Every era seems to have hit-making bands skilled enough with pop-rock hooks and structure to score plenty of radio hits yet have no impact beyond that. Think Huey Lewis and the News in the 1980s. And Matchbox Twenty today.

Nice guys. Nice songs. No edge. No urgency. Sunday's performance at Staples Center was pleasant enough, but in attempting to sustain a two-hour show -- even with its various hits -- the group came off as bland, not bold.

The band's current greatest hits-plus-new tracks "Exile on Mainstream" is a shameless title play on the Rolling Stones' real classic "Exile on Main Street," and sorry, unlike Mick, Keith and company, these guys aren't likely to ever be in the Rock 'n' Roll Hall of Fame.

But to its credit, the group has been around now since the mid-'90s, and even before singer Rob Thomas hooked up with Santana and dabbled in the solo world, the band had amassed an ample catalog of hits. Those numbers, such as "3 a.m." and a nicely rearranged, gentle version of "If You're Gone," were among the many crowd-pleasers for the fans filling the arena, most of who were in their 30s-40s. Thomas didn't overplay the rock star thing either; in fact, he came off more a regular guy fronting his pals.

Themes of romantic fear and emotional sickness surfaced again and again, but there was little depth, just a lot of diary hurt. The band made up for it with bittersweet melodies and mostly compact playing without excess, including short-burst, standard-issue guitar solos and bits of lyrical piano.
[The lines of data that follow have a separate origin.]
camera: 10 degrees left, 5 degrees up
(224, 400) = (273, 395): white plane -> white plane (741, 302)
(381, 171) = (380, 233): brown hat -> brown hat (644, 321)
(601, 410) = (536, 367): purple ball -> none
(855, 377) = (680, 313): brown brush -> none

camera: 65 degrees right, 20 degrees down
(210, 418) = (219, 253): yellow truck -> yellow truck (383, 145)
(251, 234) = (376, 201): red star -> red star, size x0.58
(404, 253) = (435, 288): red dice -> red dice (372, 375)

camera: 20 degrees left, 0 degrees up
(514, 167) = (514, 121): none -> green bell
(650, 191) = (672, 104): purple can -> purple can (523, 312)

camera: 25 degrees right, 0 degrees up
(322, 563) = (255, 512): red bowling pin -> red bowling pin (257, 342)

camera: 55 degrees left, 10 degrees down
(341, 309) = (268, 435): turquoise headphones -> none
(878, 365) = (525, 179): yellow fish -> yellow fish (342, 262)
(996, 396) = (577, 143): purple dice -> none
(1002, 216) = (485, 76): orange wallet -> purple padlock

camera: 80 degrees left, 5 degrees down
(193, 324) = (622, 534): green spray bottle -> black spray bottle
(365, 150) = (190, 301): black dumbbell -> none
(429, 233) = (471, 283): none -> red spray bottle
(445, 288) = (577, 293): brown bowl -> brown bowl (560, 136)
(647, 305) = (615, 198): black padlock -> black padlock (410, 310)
There was even some energetic bar band rocking on such new songs as the opening "How Far We've Come" and the Motown beat-pushed "I'll Believe You When."

The problem is that while the group understands the trappings, it still generally comes off disconnected from any sense of rock history, even when they pulled out a Beatles-by-way-of-Joe Cocker version of "She Came in Through the Bathroom Window."

Before the new song "These Hard Times," Thomas asked the audience to pull out their cell phones, BlackBerrys and such to hold them high and wave them. He should know better; the audience does that on their own, moved to do so or not all. You don't ask. And the song, whose title could've opened the door to political commentary, turned out to be just a washed-out, vague midtempo ballad.

Matchbox Twenty might be warm and fuzzy, but sparks are few and there's no fire. Second-billed Alanis Morissette, back in the game again, showed more heart in her one-hour spot.

Although immediately tagged as an angry young woman with her 1996 scorned lover rant "You Oughta Know," Morissette soon became the ever-maturing Earth mother all about finding one's personal Zen.

While the mystical psychedelic swirl conjuring moments in her set were more mumbo-jumbo than really deep thinking, the essentially optimistic songs from her "Jagged Little Pill" album debut of a dozen years ago, including "Hand in My Pocket" and "You Learn," still hold up well, and her preview of new material indicates she's still on that path of affirmation.

Her closing number, the semi-whimsical "Ironic," brought the night's truest -- and loudest -- sing-along, nearly all female, shouting out the verses as Morisette rightfully beamed on.

The evening's opener was Mute Math, perhaps best known for last year's electro-voice reworking of the "Transformers" theme for the blockbuster film's soundtrack album.